If you enjoy disaster movies and found enjoyment in "Backdraft" then
you should most definitely sit down and watch the South Korean movie
"The Tower" (aka "Ta-weo"), because it far outshines "Backdraft".
The story is about a disaster striking at a celebration in twin skyscrapers in South Korea. A group of people are trapped in the burning skyscraper and time is running out as the fire spreads like an ever-consuming hunger and the structure of the building is starting to give way. Firefighters struggle against impossible odds to save those trapped in the towering inferno.
I will say that there are many similarities to the tragic events of 9-11, and as such, I don't doubt that not everyone will find enjoyment in "The Tower", or might actually find it distasteful.

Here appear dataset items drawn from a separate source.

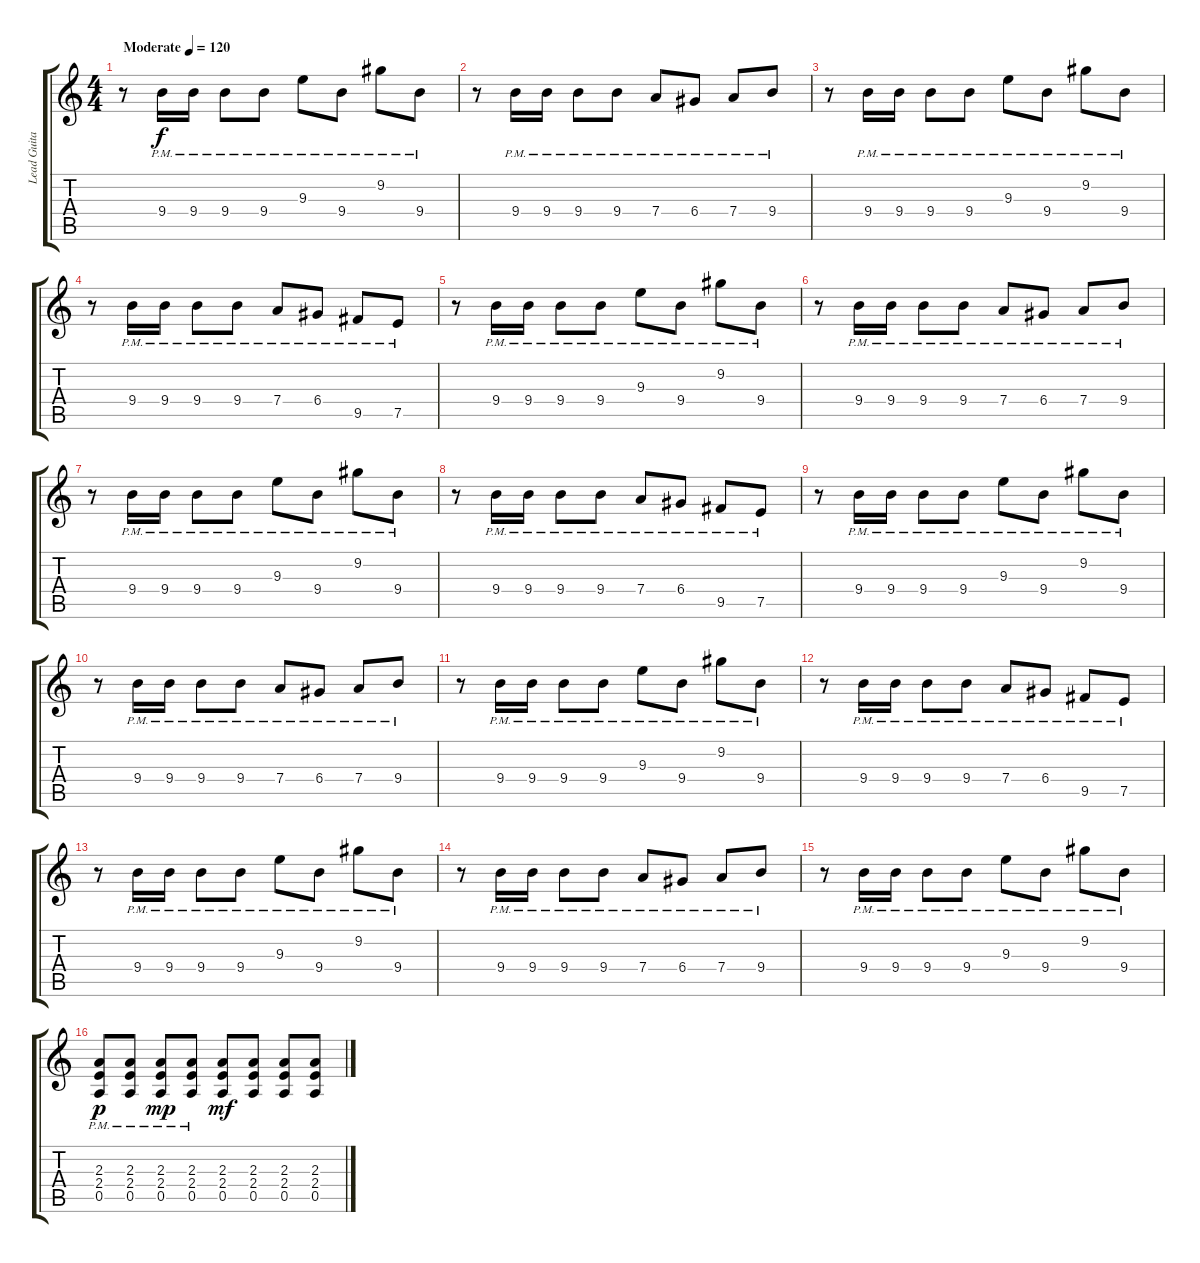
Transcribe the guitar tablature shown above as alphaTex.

\track ("Lead Guitar  " "Lead Guita") {instrument overdrivenguitar}
\staff {score tabs}
\tuning (E4 B3 G3 D3 A2 E2) {hide}
\ts (4 4)
\tempo (120 "Moderate")
\clef g2
\ks c
r.8{dy f instrument overdrivenguitar} 9.4{pm}.16 9.4{pm}.16 9.4{pm}.8 9.4{pm}.8 9.3{pm}.8 9.4{pm}.8 9.2{pm}.8 9.4{pm}.8 |
r.8 9.4{pm}.16 9.4{pm}.16 9.4{pm}.8 9.4{pm}.8 7.4{pm}.8 6.4{pm}.8 7.4{pm}.8 9.4{pm}.8 |
r.8 9.4{pm}.16 9.4{pm}.16 9.4{pm}.8 9.4{pm}.8 9.3{pm}.8 9.4{pm}.8 9.2{pm}.8 9.4{pm}.8 |
r.8 9.4{pm}.16 9.4{pm}.16 9.4{pm}.8 9.4{pm}.8 7.4{pm}.8 6.4{pm}.8 9.5{pm}.8 7.5{pm}.8 |
r.8 9.4{pm}.16 9.4{pm}.16 9.4{pm}.8 9.4{pm}.8 9.3{pm}.8 9.4{pm}.8 9.2{pm}.8 9.4{pm}.8 |
r.8 9.4{pm}.16 9.4{pm}.16 9.4{pm}.8 9.4{pm}.8 7.4{pm}.8 6.4{pm}.8 7.4{pm}.8 9.4{pm}.8 |
r.8 9.4{pm}.16 9.4{pm}.16 9.4{pm}.8 9.4{pm}.8 9.3{pm}.8 9.4{pm}.8 9.2{pm}.8 9.4{pm}.8 |
r.8 9.4{pm}.16 9.4{pm}.16 9.4{pm}.8 9.4{pm}.8 7.4{pm}.8 6.4{pm}.8 9.5{pm}.8 7.5{pm}.8 |
r.8 9.4{pm}.16 9.4{pm}.16 9.4{pm}.8 9.4{pm}.8 9.3{pm}.8 9.4{pm}.8 9.2{pm}.8 9.4{pm}.8 |
r.8 9.4{pm}.16 9.4{pm}.16 9.4{pm}.8 9.4{pm}.8 7.4{pm}.8 6.4{pm}.8 7.4{pm}.8 9.4{pm}.8 |
r.8 9.4{pm}.16 9.4{pm}.16 9.4{pm}.8 9.4{pm}.8 9.3{pm}.8 9.4{pm}.8 9.2{pm}.8 9.4{pm}.8 |
r.8 9.4{pm}.16 9.4{pm}.16 9.4{pm}.8 9.4{pm}.8 7.4{pm}.8 6.4{pm}.8 9.5{pm}.8 7.5{pm}.8 |
r.8 9.4{pm}.16 9.4{pm}.16 9.4{pm}.8 9.4{pm}.8 9.3{pm}.8 9.4{pm}.8 9.2{pm}.8 9.4{pm}.8 |
r.8 9.4{pm}.16 9.4{pm}.16 9.4{pm}.8 9.4{pm}.8 7.4{pm}.8 6.4{pm}.8 7.4{pm}.8 9.4{pm}.8 |
r.8 9.4{pm}.16 9.4{pm}.16 9.4{pm}.8 9.4{pm}.8 9.3{pm}.8 9.4{pm}.8 9.2{pm}.8 9.4{pm}.8 |
(2.3{pm} 2.4{pm} 0.5{pm}).8{dy p} (2.3{pm} 2.4{pm} 0.5{pm}).8 (2.3{pm} 2.4{pm} 0.5{pm}).8{dy mp} (2.3{pm} 2.4{pm} 0.5{pm}).8 (2.3 2.4 0.5).8{dy mf} (2.3 2.4 0.5).8 (2.3 2.4 0.5).8 (2.3 2.4 0.5).8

I, however, saw it as entertainment, nothing more, nothing less. It is only a movie after all.
The CGI effects in "The Tower" were phenomenal and came off as quite realistic and believable. And that would be a deal breaker had the CGI been bad. A movie such as "The Tower" is heavily reliant on CGI effects for obvious reasons.
There was a good flow to the storyline and director Kim Ji-Hoon managed to put together a captivating story and movie.
The acting was good from everyone on the cast list, which really did help add to the overall enjoyment of the movie.
"The Tower" is well-worth watching, even if you don't particularly like Asian cinema.